Emit the data below verbatim, stripping out any pictures.

Stored data entries
------------------------------------------------------------

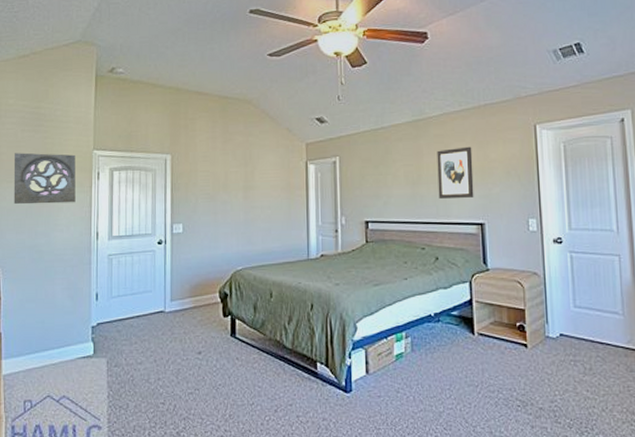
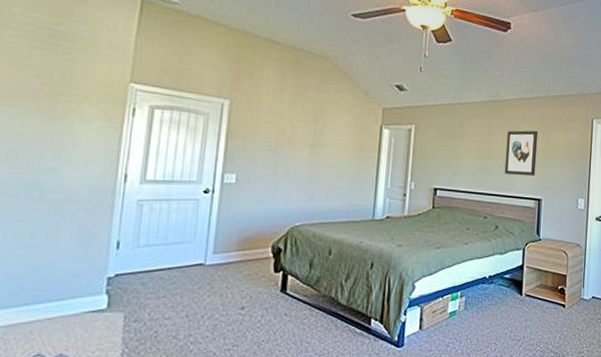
wall ornament: present [13,152,76,205] -> none [9,72,104,139]

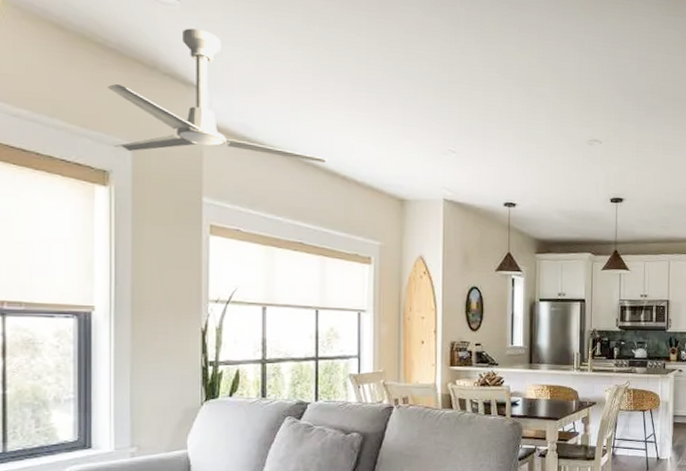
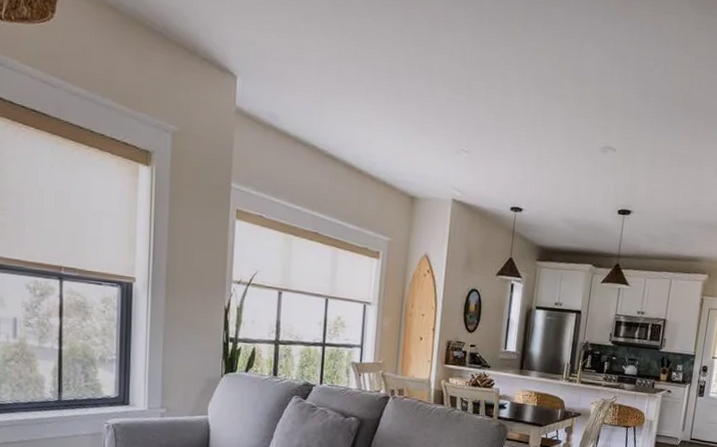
ceiling fan: present [107,28,328,163] -> none [152,13,347,156]

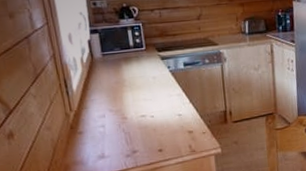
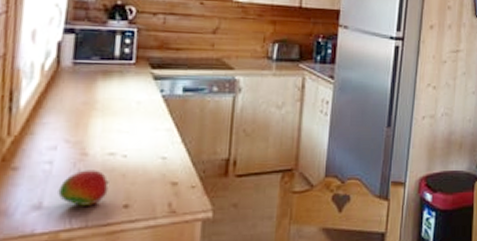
fruit: none [113,128,146,153] -> present [58,170,109,206]

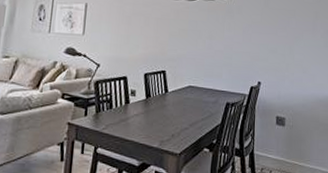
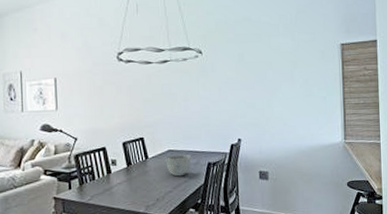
bowl: none [185,90,211,114] -> present [166,154,192,177]

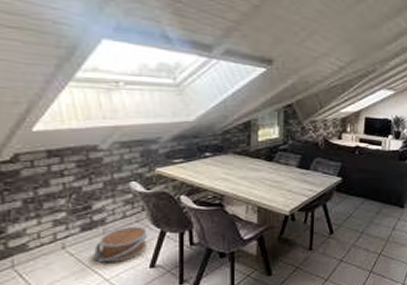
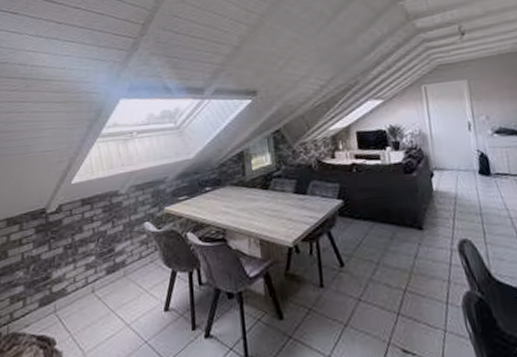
basket: present [94,226,147,263] -> none [117,267,161,307]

------------------------------------------------------------

Worked solution>
wall ornament: present [13,152,76,205] -> none [9,72,104,139]

ceiling fan: present [107,28,328,163] -> none [152,13,347,156]

fruit: none [113,128,146,153] -> present [58,170,109,206]

bowl: none [185,90,211,114] -> present [166,154,192,177]

basket: present [94,226,147,263] -> none [117,267,161,307]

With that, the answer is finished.